Interact Contacts for iPhone and iPad is a contact management and messaging app from Agile Tortoise. It has a number of great tricks, including actual contact group management! A handy one is its app extension, which can send just about anything you select to multiple, individual conversations. Yeah, it’s pretty great.

  • Use the Activities/Share Sheet on something, pick Interact
  • Select a few friends, use the search option if necessary
  • Tap the multi-message button at the bottom (the icon of multiple chat bubbles, not the individual icon)

Write more

Like this post. I’m going to write more on personal and professional levels. I want to help more people with tech, explore how all this stuff is affecting us, and try to share a little more about some personal struggles.

For a while now I’ve written nearly every word in Ulysses for iPad (and iPhone). It’s great for writing, organizing, and publishing directly to WordPress and Medium. Like this post.

Create art, even if it’s just for me

IPhoneography. I really enjoy mobile photography. It’s a great way to explore Chicago, I love that I can do it anywhere, and it’s a little cathartic.
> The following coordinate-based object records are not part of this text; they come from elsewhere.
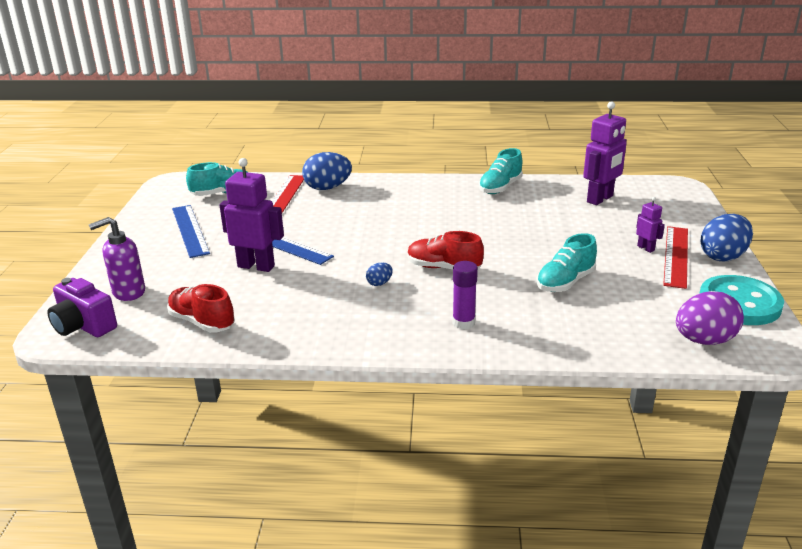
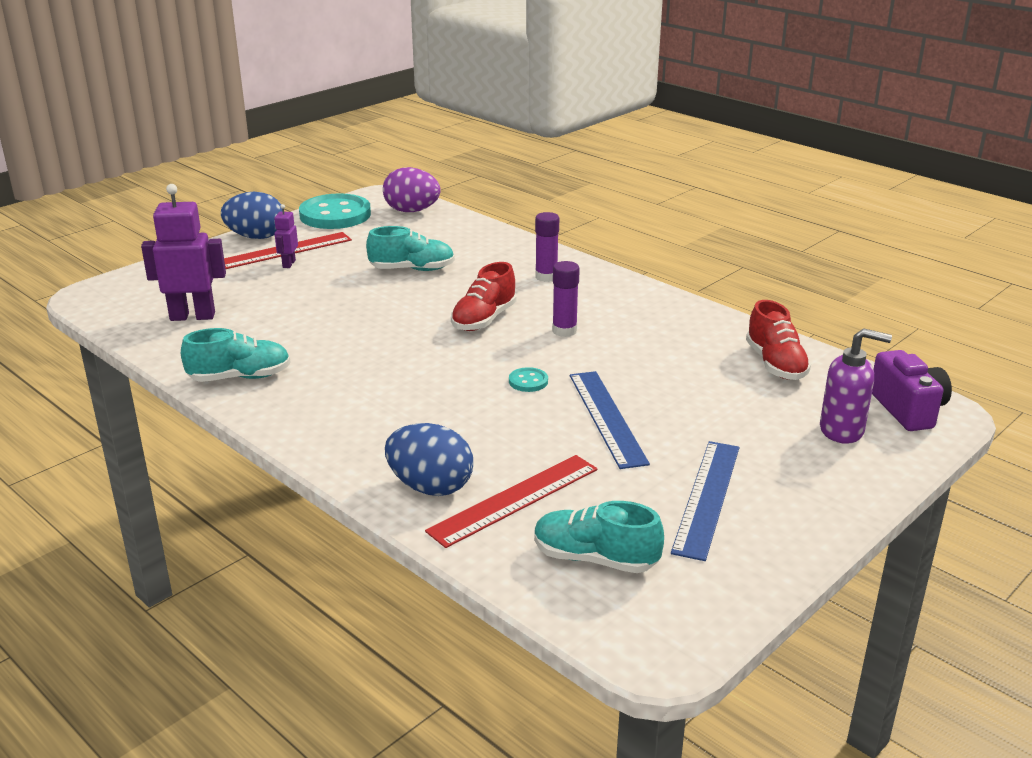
camera: 140 degrees left, 0 degrees up
purple robot [219,158,284,272] -> none
blue egg [366,262,393,286] -> purple glue stick [552,261,580,337]
red shoe [407,231,484,270] -> red shoe turned 60 degrees clockwise [451,262,516,331]
none -> turquoise button [509,367,548,392]

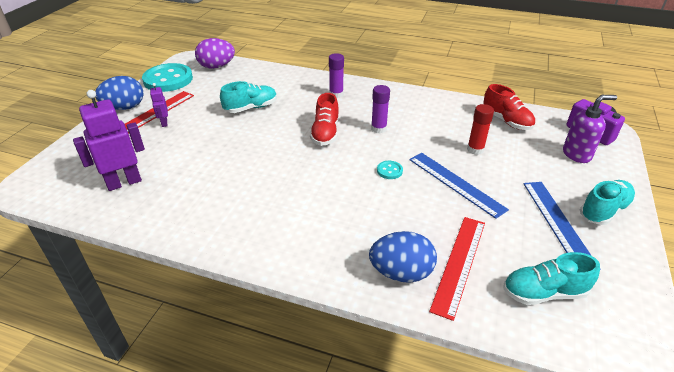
camera: 25 degrees left, 10 degrees up
turquoise shoe [181,328,291,382] -> turquoise shoe moved to [580,180,636,225]
none -> red glue stick [467,104,494,155]

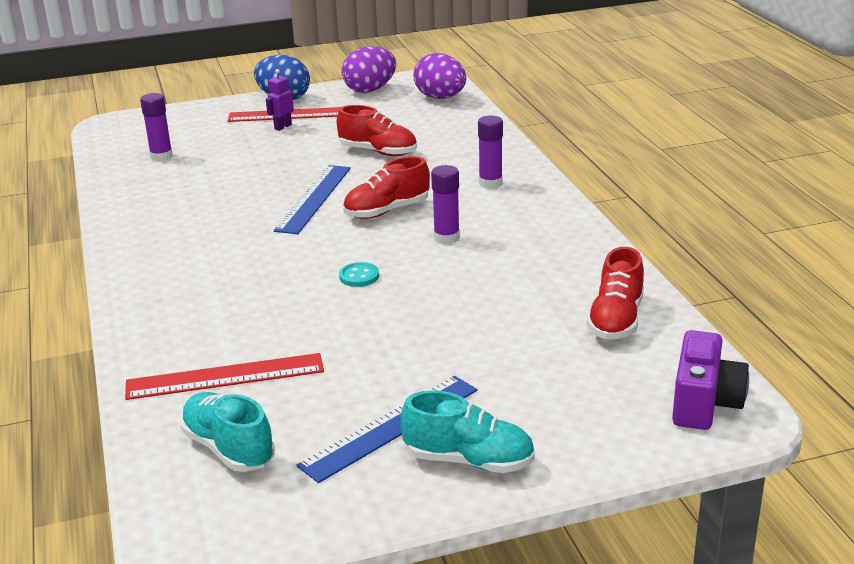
camera: 55 degrees right, 10 degrees down
purple robot [73,90,145,191] -> purple glue stick [140,93,173,161]
turquoise button [142,63,193,92] -> purple egg [342,46,396,93]
turquoise shoe [220,81,277,113] -> red shoe [337,105,417,156]
blue egg [369,231,437,283] -> none
blue ruler [409,153,509,219] -> blue ruler moved to [274,165,351,234]
red glue stick [467,104,494,155] -> none
purple soap dispenser [563,95,617,163] -> none

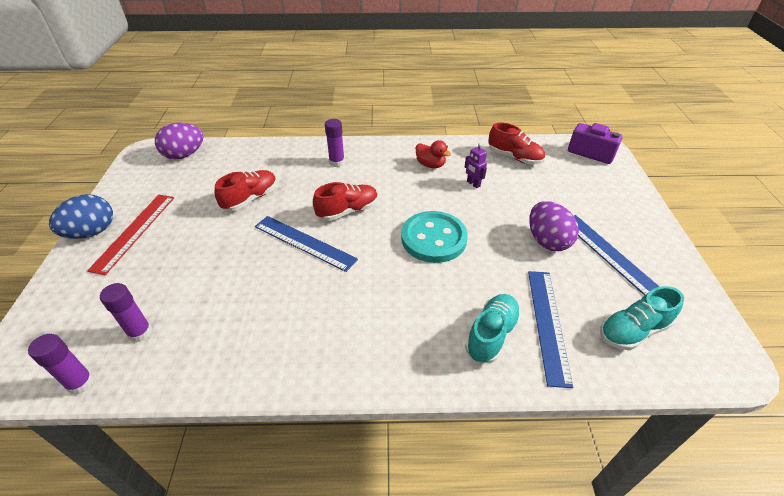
camera: 75 degrees left, 15 degrees up
red ruler [125,353,324,400] -> blue ruler [528,271,573,388]
purple robot [266,69,294,131] -> purple robot moved to [465,143,487,188]
turquoise button [339,262,379,287] -> turquoise button [401,211,468,263], size x2.39
purple egg [342,46,396,93] -> purple egg moved to [529,201,579,251]
red shoe [343,156,430,219] -> red shoe turned 105 degrees counterclockwise [313,182,378,221]
turquoise shoe [401,390,535,473] -> turquoise shoe moved to [465,294,521,363]
purple glue stick [431,165,460,244] -> purple glue stick moved to [28,334,94,395]
none -> red duck [416,140,451,168]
These days I post more to EyeEm and my personal blog. I also just picked up a Moment Photo Case and wide lens for my iPhone X, which should make things interesting.

Tinkering with pixel art has also been surprisingly fun, and this year I want to spend more effort and maybe even create a few things worth sharing. I use Pixaki for iPad with an Apple Pencil.

I hope that helps

Even if you don’t have much more than a loose idea for something to start in 2018, I hope this can help move you one step forward.